The output is as follows:

10.100.200.00 - - [30/Aug/2017:16:20:47 -0400] "POST /some/path/here HTTP/1.1" 200 109 0 0 "https://someurl/docs/DOC-00000" "Mozilla/5.0 (Windows NT 6.1; WOW64; Trident/7.0; rv:11.0) like Gecko" "application/json" 2CE9B72CBD4D03C457A2893EF60128F6 10.100.200.200 97849
{
                  "referer" => "\"https://someurl/docs/DOC-00000\"",
                   "method" => "POST",
    "response_time_in_secs" => 97849,
             "http_version" => "1.1",
                  "message" => "10.100.200.00 - - [30/Aug/2017:16:20:47 -0400] \"POST /some/path/here HTTP/1.1\" 200 109 0 0 \"https://someurl/docs/DOC-00000\" \"Mozilla/5.0 (Windows NT 6.1; WOW64; Trident/7.0; rv:11.0) like Gecko\" \"application/json\" 2CE9B72CBD4D03C457A2893EF60128F6 10.100.200.200 97849",
              "keep_alives" => 0,
               "x_clientip" => "10.100.200.200",
              "contenttype" => "\"application/json\"",
              "jsession_id" => "2CE9B72CBD4D03C457A2893EF60128F6",
               "@timestamp" => 2017-08-30T20:20:47.000Z,
                 "uri_path" => "/some/path/here",
                    "bytes" => 109,
                 "event_ts" => "30/Aug/2017:16:20:47 -0400",
                 "@version" => "1",
                     "host" => "REDACTED",
     "request_time_in_secs" => 0,
                "client_ip" => "10.100.200.00",
               "user_agent" => "\"Mozilla/5.0 (Windows NT 6.1; WOW64; Trident/7.0; rv:11.0) like Gecko\"",
                   "status" => 200
}

I also note that your quotes, when pasted here, are being translated into smart quotes. I had to edit them to be regular ascii quotes (not left/right specific) to use in Logstash.

Thank you @theuntergeek. So I see that you are using actual "spaces" as oppose to %{SPACE} why is that? I figured this would be the best to use since it's a GROK in house pattern? Secondly any idea as to why the HTTPDATE might not be working when sending the data to Kibana?

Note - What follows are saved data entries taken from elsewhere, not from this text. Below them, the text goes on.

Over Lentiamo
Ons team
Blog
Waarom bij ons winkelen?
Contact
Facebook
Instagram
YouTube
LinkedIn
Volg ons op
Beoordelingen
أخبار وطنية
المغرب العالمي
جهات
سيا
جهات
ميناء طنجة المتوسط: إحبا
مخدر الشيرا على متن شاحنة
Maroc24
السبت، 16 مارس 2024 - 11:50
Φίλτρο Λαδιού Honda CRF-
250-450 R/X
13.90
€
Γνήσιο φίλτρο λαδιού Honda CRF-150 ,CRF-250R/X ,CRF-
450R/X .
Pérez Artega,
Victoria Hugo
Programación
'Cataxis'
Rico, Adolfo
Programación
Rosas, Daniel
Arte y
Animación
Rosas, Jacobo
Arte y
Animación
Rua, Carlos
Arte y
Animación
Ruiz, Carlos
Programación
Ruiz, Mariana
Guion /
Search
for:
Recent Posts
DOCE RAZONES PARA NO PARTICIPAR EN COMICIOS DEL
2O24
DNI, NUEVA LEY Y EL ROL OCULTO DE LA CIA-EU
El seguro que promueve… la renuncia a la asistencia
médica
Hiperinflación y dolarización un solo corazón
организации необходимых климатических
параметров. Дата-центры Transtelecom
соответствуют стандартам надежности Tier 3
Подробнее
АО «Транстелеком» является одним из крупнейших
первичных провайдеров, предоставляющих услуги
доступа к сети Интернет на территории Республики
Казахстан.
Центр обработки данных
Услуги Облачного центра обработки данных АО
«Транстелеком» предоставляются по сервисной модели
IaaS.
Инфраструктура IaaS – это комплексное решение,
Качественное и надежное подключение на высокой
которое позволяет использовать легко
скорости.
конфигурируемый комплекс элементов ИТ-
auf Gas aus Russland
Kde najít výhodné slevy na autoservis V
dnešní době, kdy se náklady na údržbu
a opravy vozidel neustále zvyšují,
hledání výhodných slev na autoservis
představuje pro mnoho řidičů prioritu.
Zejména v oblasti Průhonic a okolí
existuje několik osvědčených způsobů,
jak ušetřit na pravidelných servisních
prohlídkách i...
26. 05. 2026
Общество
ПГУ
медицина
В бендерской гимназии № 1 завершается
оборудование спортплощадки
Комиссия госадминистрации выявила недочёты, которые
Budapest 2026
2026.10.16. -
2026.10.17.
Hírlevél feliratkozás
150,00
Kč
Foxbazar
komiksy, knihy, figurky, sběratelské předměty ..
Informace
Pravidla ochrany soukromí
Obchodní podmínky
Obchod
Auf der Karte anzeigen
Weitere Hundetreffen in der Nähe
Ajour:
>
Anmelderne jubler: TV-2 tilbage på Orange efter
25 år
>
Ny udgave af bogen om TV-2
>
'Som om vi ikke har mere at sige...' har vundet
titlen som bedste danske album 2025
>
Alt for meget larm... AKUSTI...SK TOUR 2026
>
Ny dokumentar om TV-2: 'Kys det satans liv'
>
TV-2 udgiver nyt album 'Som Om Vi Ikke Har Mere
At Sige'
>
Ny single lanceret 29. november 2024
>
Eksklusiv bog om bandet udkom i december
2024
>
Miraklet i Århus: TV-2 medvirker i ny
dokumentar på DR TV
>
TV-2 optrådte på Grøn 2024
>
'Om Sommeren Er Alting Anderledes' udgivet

It works for me the same way it does in your examples, but I would like it to work in the environment.

Thanks.

%{SPACE} is useful when there's more than one space, or tabs. If it's a single space, it's not needed.

First, the data isn't sent to Kibana. It goes to Elasticsearch for indexing. Kibana reads it from there. A properly formatted @timestamp field should be a non-issue in Kibana. I would look to see if you have a mapping conflict in your Elasticsearch logs. It could be that some prior attempt has resulted in improperly mapped data. If you can delete the existing index and try again, it may clear up. You may also need to go to the Management pane of Kibana, and refresh the fields and values for your Index Pattern.

Thank you for all your help @theuntergeek I appreciate it. I will look into the mapping conflict you mentioned.

@theuntergeek,

I have been working on this for a couple of days now and have been able to get my timestamp (event_timestamp) to show up in kibana. The way i was able to to do so was by removing the "Z" from the date plugin:

match => ["event_timestamp" ,"dd/MMM/yyyy:HH:mm:ss"]

When i do this i am getting a _dateparsefailure which makes sense. If I add the "Z" back to it my data stops showing up in Kibana.

How can i correct this?

The data must be in Elasticsearch. The answer to the question, "why am I not seeing it?" is probably because you have a timezone misconfigured on the computer your browser is running on. What happens if you change the time picker in Kibana to be a much bigger time slice than the default 15 minutes? Like, 12 or 24 hours?

Also, what is the timezone of the machine you're on?